> **Listed entries**:

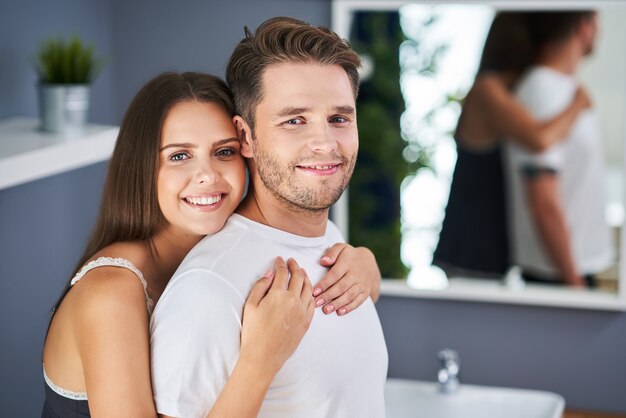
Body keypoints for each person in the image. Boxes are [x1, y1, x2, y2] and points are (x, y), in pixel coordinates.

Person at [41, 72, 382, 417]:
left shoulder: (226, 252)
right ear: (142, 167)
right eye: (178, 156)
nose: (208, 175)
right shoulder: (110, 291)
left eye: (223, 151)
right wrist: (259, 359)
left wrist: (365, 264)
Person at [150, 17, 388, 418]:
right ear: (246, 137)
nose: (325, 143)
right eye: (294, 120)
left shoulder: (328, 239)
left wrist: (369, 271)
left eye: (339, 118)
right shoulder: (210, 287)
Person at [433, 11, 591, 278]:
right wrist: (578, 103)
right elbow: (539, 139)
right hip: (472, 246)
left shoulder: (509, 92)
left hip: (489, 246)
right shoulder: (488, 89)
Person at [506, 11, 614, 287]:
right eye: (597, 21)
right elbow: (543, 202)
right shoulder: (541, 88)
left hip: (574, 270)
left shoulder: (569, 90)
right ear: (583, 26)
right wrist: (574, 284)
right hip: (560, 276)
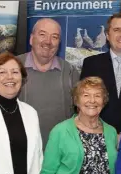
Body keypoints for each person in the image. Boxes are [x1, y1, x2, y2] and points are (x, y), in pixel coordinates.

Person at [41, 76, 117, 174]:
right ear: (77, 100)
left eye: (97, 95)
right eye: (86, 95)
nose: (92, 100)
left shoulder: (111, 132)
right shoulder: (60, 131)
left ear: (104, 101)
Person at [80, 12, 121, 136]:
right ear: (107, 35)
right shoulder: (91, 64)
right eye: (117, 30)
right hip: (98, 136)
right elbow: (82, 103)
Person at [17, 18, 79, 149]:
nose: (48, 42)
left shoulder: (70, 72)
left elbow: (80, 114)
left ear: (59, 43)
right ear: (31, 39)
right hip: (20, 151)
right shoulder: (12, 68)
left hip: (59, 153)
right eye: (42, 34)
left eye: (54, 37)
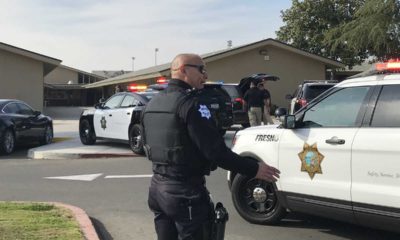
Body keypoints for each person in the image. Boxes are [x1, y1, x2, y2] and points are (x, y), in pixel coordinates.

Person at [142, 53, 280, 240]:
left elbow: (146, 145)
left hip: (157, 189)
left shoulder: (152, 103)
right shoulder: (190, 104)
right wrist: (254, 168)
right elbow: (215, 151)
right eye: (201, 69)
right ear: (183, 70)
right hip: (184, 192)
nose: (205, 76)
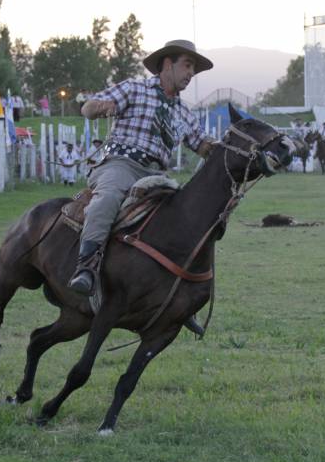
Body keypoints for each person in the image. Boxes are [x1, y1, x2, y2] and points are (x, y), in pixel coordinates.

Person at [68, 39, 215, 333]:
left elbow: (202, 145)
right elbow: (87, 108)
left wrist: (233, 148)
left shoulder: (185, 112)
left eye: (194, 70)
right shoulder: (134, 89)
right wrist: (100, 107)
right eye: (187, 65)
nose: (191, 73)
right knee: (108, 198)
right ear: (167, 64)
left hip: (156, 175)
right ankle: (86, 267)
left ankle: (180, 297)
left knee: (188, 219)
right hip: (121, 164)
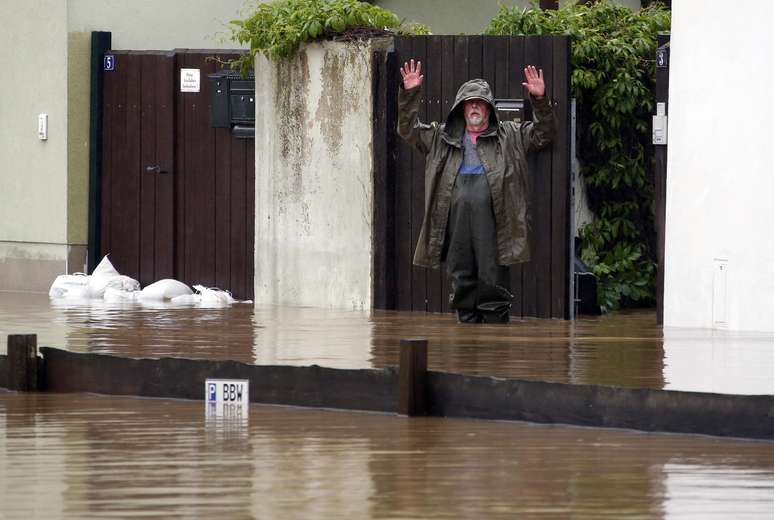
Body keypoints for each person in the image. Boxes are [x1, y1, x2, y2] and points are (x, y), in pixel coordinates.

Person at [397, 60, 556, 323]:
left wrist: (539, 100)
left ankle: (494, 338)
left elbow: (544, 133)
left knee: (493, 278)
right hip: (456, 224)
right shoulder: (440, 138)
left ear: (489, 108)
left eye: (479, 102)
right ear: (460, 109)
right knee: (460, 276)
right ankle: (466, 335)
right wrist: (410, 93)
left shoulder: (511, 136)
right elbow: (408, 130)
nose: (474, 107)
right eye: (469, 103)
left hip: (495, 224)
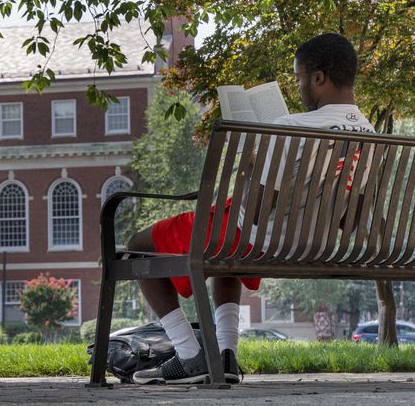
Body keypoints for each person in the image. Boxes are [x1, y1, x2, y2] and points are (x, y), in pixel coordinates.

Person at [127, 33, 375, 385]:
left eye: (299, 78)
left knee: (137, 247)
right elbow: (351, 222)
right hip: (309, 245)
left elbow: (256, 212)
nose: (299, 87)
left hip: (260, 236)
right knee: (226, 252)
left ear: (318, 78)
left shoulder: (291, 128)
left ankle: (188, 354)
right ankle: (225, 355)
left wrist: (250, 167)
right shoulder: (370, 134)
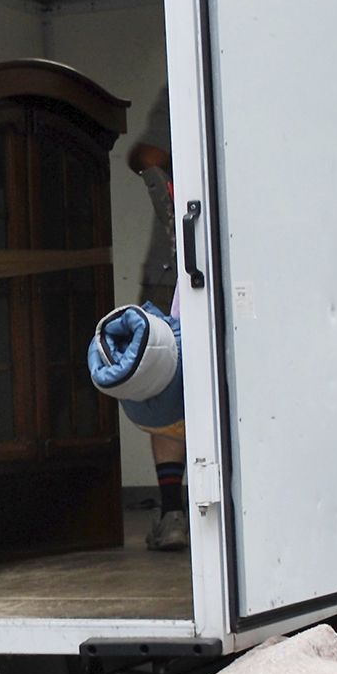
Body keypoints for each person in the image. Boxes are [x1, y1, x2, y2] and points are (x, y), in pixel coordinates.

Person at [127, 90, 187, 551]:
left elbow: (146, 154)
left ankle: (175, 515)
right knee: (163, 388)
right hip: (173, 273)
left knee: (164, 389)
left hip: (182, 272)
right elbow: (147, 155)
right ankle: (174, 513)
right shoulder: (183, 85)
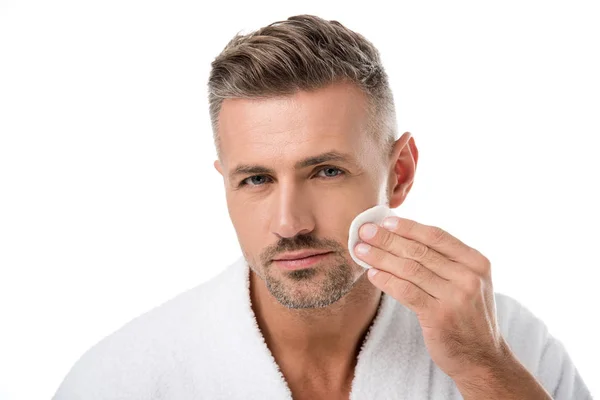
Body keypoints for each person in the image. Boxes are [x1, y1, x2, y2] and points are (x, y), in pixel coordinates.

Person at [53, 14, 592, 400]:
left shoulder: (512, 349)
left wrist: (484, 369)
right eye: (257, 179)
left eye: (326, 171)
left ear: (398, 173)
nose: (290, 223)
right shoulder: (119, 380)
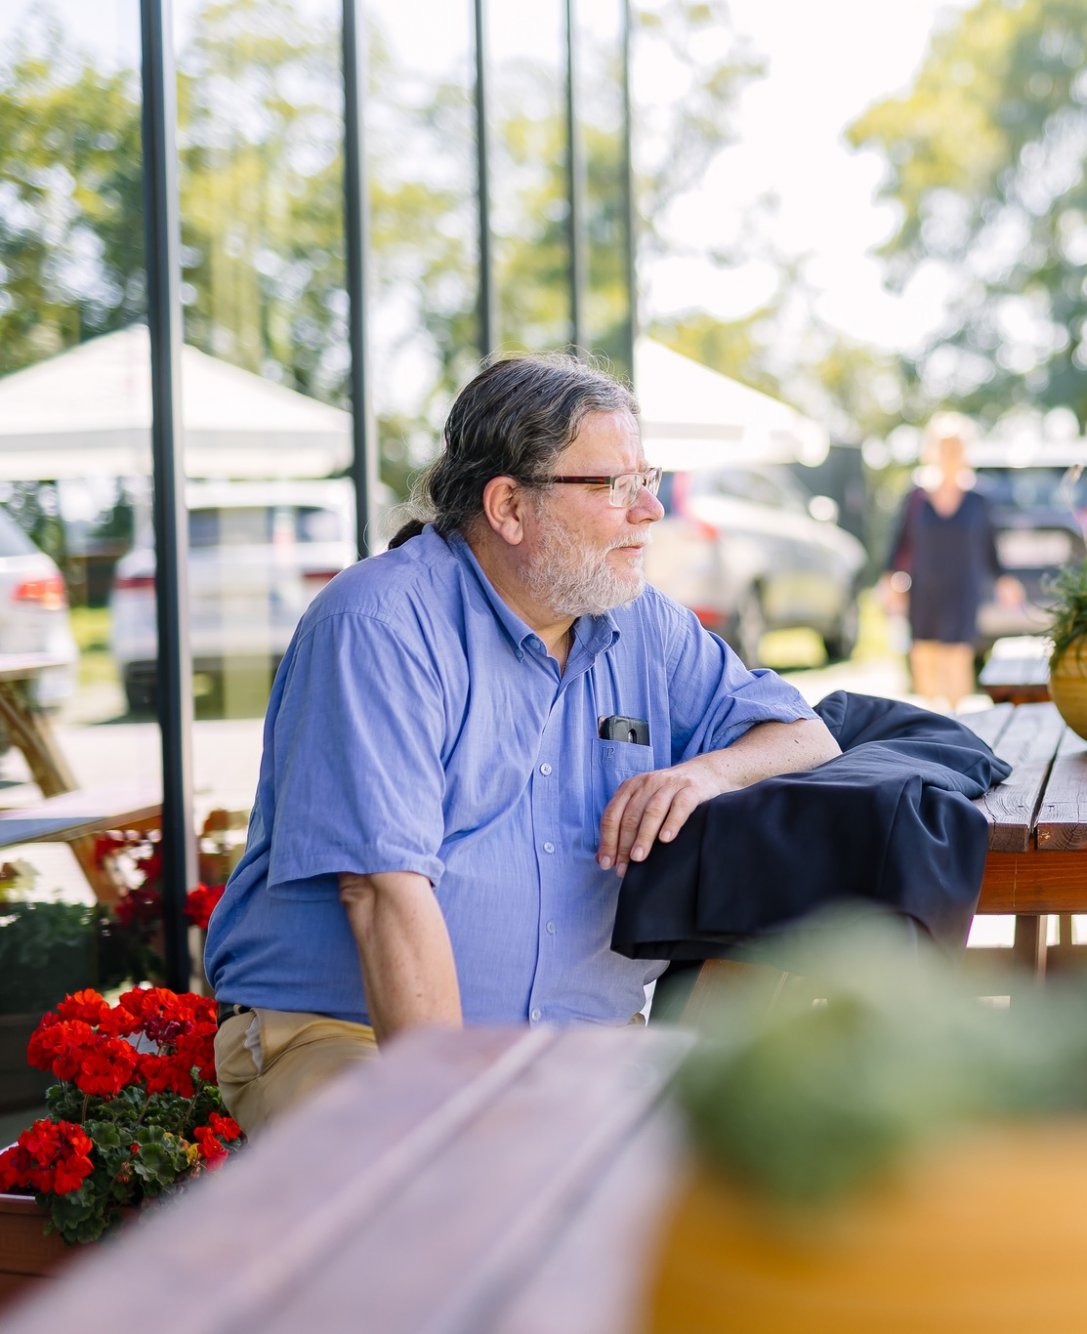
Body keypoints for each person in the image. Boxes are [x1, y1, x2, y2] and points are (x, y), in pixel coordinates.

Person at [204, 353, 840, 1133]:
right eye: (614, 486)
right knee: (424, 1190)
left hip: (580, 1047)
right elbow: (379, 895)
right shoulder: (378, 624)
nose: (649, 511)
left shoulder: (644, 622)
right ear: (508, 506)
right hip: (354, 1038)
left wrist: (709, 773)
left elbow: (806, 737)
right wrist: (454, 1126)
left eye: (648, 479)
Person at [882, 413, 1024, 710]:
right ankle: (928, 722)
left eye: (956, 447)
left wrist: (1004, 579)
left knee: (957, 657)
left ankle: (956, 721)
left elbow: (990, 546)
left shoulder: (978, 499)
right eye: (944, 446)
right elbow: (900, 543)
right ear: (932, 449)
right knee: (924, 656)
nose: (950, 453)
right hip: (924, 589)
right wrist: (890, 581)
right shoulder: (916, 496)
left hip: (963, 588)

* * *

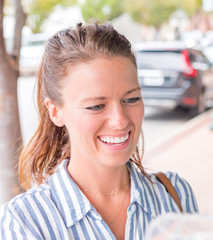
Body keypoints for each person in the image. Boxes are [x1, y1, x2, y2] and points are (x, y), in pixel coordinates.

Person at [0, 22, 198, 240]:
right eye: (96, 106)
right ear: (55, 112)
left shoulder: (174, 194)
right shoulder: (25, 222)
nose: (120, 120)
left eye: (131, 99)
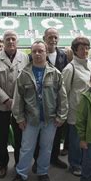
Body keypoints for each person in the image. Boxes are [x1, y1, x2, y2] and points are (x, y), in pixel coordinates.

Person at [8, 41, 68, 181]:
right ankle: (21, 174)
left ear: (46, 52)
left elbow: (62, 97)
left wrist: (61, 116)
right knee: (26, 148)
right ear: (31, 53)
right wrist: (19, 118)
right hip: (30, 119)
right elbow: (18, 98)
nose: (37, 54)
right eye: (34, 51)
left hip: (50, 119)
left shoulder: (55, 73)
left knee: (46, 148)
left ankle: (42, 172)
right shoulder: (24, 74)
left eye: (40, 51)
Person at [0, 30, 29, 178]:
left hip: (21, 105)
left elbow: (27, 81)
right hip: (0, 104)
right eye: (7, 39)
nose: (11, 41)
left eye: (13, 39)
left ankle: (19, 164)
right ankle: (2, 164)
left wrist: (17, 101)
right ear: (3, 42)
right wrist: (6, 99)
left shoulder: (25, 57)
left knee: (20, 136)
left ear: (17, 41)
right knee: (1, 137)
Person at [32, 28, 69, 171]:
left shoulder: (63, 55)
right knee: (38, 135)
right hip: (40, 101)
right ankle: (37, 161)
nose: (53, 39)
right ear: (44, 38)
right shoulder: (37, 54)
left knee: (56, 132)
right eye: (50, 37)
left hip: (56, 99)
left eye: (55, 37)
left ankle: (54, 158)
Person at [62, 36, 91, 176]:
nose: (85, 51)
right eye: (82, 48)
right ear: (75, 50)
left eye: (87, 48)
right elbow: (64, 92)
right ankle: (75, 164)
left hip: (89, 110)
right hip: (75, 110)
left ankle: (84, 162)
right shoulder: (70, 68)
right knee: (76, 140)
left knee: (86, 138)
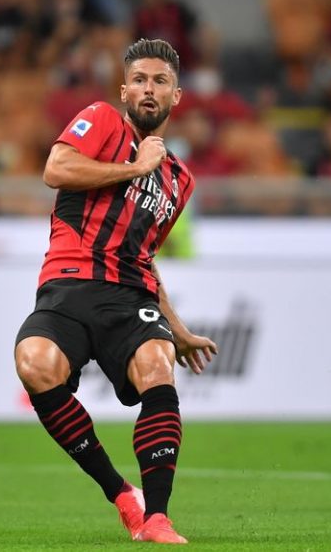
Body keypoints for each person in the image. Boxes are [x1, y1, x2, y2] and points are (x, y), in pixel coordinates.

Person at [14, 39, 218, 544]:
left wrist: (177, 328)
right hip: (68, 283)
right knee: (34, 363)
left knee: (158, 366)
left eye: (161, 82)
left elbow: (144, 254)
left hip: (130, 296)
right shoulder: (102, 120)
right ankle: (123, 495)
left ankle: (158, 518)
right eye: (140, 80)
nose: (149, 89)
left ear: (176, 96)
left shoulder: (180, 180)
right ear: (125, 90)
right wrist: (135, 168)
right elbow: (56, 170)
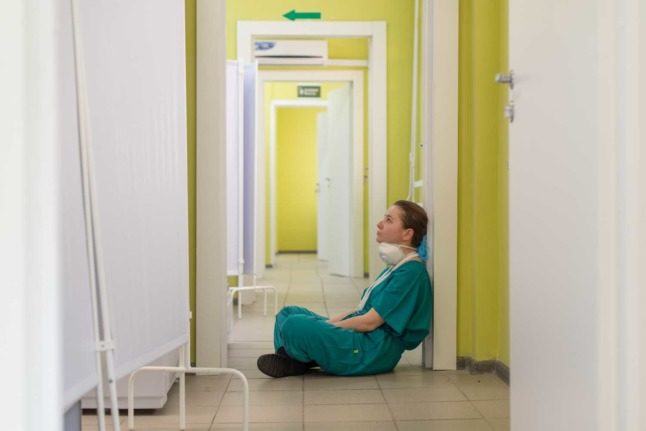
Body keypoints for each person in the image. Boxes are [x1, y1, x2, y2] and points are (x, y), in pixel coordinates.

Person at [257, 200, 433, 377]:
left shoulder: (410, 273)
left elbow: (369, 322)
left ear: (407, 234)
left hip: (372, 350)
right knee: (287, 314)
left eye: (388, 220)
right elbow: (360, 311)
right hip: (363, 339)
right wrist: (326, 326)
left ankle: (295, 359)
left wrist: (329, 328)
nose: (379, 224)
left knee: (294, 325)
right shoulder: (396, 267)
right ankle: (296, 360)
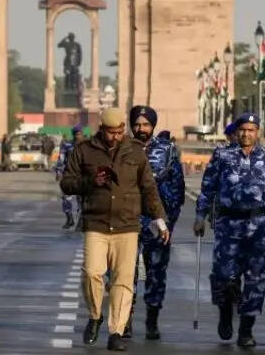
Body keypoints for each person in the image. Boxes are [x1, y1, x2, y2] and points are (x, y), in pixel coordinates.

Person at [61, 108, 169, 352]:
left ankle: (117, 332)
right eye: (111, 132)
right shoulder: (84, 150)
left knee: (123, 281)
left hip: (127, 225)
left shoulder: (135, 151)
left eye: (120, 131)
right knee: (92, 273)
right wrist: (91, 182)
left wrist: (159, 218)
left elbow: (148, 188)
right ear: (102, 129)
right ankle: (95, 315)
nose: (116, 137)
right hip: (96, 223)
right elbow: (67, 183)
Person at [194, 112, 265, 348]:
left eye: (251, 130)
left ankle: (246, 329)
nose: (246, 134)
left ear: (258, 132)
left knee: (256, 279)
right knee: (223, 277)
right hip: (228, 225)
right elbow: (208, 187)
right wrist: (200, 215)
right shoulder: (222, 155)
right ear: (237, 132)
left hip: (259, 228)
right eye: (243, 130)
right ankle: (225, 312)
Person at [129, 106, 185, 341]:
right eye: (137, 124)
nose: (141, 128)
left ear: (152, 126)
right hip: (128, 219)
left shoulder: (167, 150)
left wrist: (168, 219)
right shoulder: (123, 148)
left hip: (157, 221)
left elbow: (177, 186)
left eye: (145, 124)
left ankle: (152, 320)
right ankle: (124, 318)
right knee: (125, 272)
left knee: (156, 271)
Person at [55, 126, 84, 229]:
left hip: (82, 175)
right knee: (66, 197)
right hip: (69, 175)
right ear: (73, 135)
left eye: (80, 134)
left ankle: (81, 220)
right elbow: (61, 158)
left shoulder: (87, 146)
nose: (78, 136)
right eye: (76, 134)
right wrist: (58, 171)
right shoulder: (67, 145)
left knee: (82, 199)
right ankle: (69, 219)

---

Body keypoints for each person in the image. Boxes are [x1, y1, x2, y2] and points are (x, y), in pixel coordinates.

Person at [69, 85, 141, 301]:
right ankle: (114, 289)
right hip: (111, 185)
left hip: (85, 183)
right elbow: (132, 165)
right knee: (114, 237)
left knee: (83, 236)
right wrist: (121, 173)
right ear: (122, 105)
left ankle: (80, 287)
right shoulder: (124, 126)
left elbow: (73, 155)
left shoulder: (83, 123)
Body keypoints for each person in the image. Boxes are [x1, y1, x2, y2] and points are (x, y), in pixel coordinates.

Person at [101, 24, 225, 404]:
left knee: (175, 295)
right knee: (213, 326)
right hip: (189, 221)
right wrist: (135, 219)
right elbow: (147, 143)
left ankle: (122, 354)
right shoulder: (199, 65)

> **Prompt**:
Look above for the line holding "left wrist: (329, 328)" and output everything from it down to the line holding "left knee: (82, 199)", both ends included, exactly and without images.

> **Exercise response**:
left wrist: (329, 328)
nose: (379, 224)
left knee: (294, 325)
right shoulder: (396, 267)
right ankle: (296, 360)
Body keypoints for each person in the image. Boxes are [x1, y1, x2, y2] and points are (x, y), in pixel coordinates.

Person at [61, 108, 169, 352]:
left ankle: (117, 332)
right eye: (111, 132)
right shoulder: (84, 150)
left knee: (123, 281)
left hip: (127, 225)
left shoulder: (135, 151)
left eye: (120, 131)
right knee: (92, 273)
right wrist: (91, 182)
left wrist: (159, 218)
left elbow: (148, 188)
right ear: (102, 129)
right ankle: (95, 315)
nose: (116, 137)
right hip: (96, 223)
right elbow: (67, 183)
Person at [194, 112, 265, 348]:
left eye: (251, 130)
left ankle: (246, 329)
nose: (246, 134)
left ear: (258, 132)
left knee: (256, 279)
right knee: (223, 277)
right hip: (228, 225)
right elbow: (208, 187)
right wrist: (200, 215)
right shoulder: (222, 155)
right ear: (237, 132)
left hip: (259, 228)
right eye: (243, 130)
right ankle: (225, 312)
Person at [129, 106, 185, 341]:
right eye: (137, 124)
nose: (141, 128)
left ear: (152, 126)
right hip: (128, 219)
left shoulder: (167, 150)
left wrist: (168, 219)
right shoulder: (123, 148)
left hip: (157, 221)
left elbow: (177, 186)
left eye: (145, 124)
left ankle: (152, 320)
right ankle: (124, 318)
right knee: (125, 272)
left knee: (156, 271)
Person at [55, 126, 84, 229]:
left hip: (82, 175)
right knee: (66, 197)
right hip: (69, 175)
right ear: (73, 135)
left eye: (80, 134)
left ankle: (81, 220)
right elbow: (61, 158)
left shoulder: (87, 146)
nose: (78, 136)
right eye: (76, 134)
right wrist: (58, 171)
right shoulder: (67, 145)
left knee: (82, 199)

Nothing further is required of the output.